Tomorrow we’re back to work, after a long weekend for Golden Week, preceded by a long weekend in Singapore on a Category 3 Areas of Interaction workshop with a colleague. With a ton of work to shift and the faculty play coming up this week, I’d better reflect on the experience before it goes! This post is likely to read more stream-of-consciousness than structured, but treat it as a personal brain-dump, rather than the word from above.
First up, as a school new to the MYP (though I’ve done it before), there has been a lot for CA to adjust to over the last couple of years. Not least, is the concept of the Areas of Interaction. With the MYP heading for big improvements with the publication of the Next Chapter in 2014, my colleague and I were hoping for more solid information regarding the role of the AoI’s as they become the ‘Global Context’. It quickly became apparent that this information would not be forthcoming, though the workshop itself was a very useful experience. Although I had been to a couple of regional conferences as IBDP Co at Bandung, it has been six years since my last focused IB workshop, and the quality this time was excellent. Kudos must go to our leader, Gary Green, who was in a tricky position yet was able to lead us through three very useful days of workshops, discussions and tasks. He also introduced a number of useful routines from the Harvard’s Project Zero: ‘Making Learning Visible’ programme, which were a useful taster of some new starters or plenaries. He was very warm and approachable, knowledgable and happy for us to focus on what was important to our school.
It is clear that the ideas behind the AoI’s will remain, with the emphasis on Student Learning Expectations. Through some of the tasks we completed in the workshop, we were able to reaffirm the value of the AoI’s in teaching and learning – and it seems the use of them as ‘lenses for inquiry’ has come back into vogue. Through and understanding of the AoI’s, we are able to write better unit questions and enduring understandings, opening up student inquiry.
The Approaches to Learning remain, being pared down to five: communication, social, self-management, research and thinking. These are the same as the PYP, and we suspect that they will be unpacked and defined very much like the transdisciplinary skills in the document ‘Making the PYP Happen‘ (available from the OCC, page 20-23). The ATL’s are given their own part of the planner for a reason, and I have always felt that including them as an AoI was a mistake (and choosing it as the AoI for a unit a copout). I see their role in developing the skills of the learner as analagous to the Learner Profile’s role in developing the learner as a rounded human being. The AoI’s are more about developing the unit of inquiry itself – providing that ‘lens’ which allows for construction of context and meaning.

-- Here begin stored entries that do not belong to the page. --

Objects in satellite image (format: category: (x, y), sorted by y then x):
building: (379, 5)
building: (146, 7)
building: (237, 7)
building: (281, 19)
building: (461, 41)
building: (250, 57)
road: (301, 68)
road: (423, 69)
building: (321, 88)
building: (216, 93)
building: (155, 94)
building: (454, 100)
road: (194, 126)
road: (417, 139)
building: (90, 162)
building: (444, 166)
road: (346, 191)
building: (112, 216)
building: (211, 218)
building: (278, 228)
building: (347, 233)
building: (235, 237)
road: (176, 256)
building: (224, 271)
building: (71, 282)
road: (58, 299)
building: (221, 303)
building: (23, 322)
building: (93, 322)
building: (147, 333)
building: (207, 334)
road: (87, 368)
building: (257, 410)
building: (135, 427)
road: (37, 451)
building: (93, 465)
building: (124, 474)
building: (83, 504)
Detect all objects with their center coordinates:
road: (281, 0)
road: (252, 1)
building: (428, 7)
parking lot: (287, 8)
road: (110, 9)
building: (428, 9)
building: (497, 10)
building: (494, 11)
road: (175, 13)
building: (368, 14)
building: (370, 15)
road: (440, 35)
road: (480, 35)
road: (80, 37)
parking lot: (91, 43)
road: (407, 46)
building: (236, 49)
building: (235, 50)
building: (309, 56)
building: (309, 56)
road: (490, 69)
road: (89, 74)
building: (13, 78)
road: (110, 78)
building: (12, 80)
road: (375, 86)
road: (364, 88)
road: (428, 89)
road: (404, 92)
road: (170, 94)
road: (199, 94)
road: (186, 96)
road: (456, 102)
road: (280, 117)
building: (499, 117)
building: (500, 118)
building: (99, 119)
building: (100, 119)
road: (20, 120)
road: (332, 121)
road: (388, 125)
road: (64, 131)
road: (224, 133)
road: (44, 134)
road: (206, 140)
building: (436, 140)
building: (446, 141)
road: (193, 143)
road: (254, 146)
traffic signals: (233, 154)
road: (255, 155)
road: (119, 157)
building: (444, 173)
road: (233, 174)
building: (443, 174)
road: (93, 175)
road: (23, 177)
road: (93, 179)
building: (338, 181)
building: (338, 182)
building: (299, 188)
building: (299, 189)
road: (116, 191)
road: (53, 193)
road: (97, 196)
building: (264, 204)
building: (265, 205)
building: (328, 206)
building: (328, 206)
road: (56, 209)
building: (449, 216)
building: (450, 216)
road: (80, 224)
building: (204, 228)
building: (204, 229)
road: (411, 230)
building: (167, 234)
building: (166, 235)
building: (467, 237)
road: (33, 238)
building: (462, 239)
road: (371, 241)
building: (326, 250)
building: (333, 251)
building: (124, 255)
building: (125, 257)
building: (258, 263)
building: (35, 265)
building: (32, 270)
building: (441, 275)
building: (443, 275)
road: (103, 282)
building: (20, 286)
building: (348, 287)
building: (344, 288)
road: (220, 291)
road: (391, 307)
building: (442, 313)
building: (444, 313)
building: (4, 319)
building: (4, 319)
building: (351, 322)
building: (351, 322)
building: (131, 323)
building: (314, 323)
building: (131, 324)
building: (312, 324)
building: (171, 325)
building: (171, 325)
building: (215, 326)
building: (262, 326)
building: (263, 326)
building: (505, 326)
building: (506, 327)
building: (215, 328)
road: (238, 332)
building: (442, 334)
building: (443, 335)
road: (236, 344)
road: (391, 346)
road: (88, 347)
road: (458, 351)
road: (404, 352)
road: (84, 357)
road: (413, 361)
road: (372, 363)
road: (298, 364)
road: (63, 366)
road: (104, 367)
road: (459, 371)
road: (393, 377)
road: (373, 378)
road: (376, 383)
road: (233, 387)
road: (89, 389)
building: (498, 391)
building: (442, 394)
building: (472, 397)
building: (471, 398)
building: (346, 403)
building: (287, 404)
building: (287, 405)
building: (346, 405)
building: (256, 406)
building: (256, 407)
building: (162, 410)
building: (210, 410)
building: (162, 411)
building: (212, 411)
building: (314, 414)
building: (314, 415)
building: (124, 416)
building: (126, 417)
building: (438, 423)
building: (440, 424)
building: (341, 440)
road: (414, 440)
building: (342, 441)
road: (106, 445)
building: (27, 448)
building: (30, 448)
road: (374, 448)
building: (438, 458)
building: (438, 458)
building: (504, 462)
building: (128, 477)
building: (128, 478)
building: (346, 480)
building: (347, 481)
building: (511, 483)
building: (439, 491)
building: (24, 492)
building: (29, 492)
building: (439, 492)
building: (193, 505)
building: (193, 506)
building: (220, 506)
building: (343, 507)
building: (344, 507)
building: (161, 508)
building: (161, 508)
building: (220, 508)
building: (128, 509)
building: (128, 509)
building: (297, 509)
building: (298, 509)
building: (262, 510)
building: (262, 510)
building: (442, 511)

In one of our sessions, we were asked to unpack an AOI for a student audience. Cameron Hall, of I-Shou International School, has already done a wonderful job of this with Environments, Health and Social Education, Human Ingenuity and Community and Service, with SLE documents arranged as very clear concentric circles, placing the inquiry cycle at the heart of the issue. These can be downloaded from the OCC and are great graphics to use or adapt. As the ATL’s had not been done, we decided to have a go. Using the PYP transdisciplinary skills, we pared it down to look at a tools for ‘resolving conflict’ as an aspect of the Social ATL. Here it is embedded below:
One great thing about being at the workshop was the chance to work on issues of importance to our school, and my colleague and I spent a lot of time on looking at where we need to focus over the coming couple of years. With the initial thought that inquiry could be a tool to differentiation, we came to the realisation that differentiation itself would drive quality inquiry. With the school’s focus on differentiation in 2012-13, this was fortunate timing. Some of the other fruits of our labours are in the SlideShare below:
Some other ideas and take-homes I got (or though about) during the workshop:
- Differentiation is a tool for inquiry.
- The Inquiry Cycle must be embedded more centrally in our teaching and learning. It does not always have to begin with Knowledge & Awareness.
- I think ‘Active Learning’ is a more appropriate title for part of the Inquiry Cycle than action (which generates confusion with the A in IBDP CAS).
- Regardless of the state of freedom/ restriction of the curriculum and its requirements, there is always room for inquiry and differentiation. The parameters change, but the opportunities remain.
- Inquiry, differentiation and AOI’s/ SLE’s are where students can construct meaning related to what they are learning. Where else do we give the opportunity for this?
- Is the Personal Project the only ‘true’ inquiry of the MYP and if so, how can we build on that experience in the classrooms?
- Environments as an AOI is not ‘The Environment’ – it includes all thinking and learning environments, such as virtual.
- Social Issues might be a better name for Health and Social Education to pull it away from the misconception of being just about ‘health class’.
- Communities and Service would have been a better name.
- By planning the AOI for a unit, are we restricting a student’s formation of meaning? Based on a student’s own context, they could reflect and create meaning on the content in a very different way. That is partly why I loved Cameron’s diagrams and plan to adapt them for my own classes.
- Some further ideas of the future of the MYP and the planner can be gleaned from careful reading of the Humanities subject guide and the work of Lynne Erickson.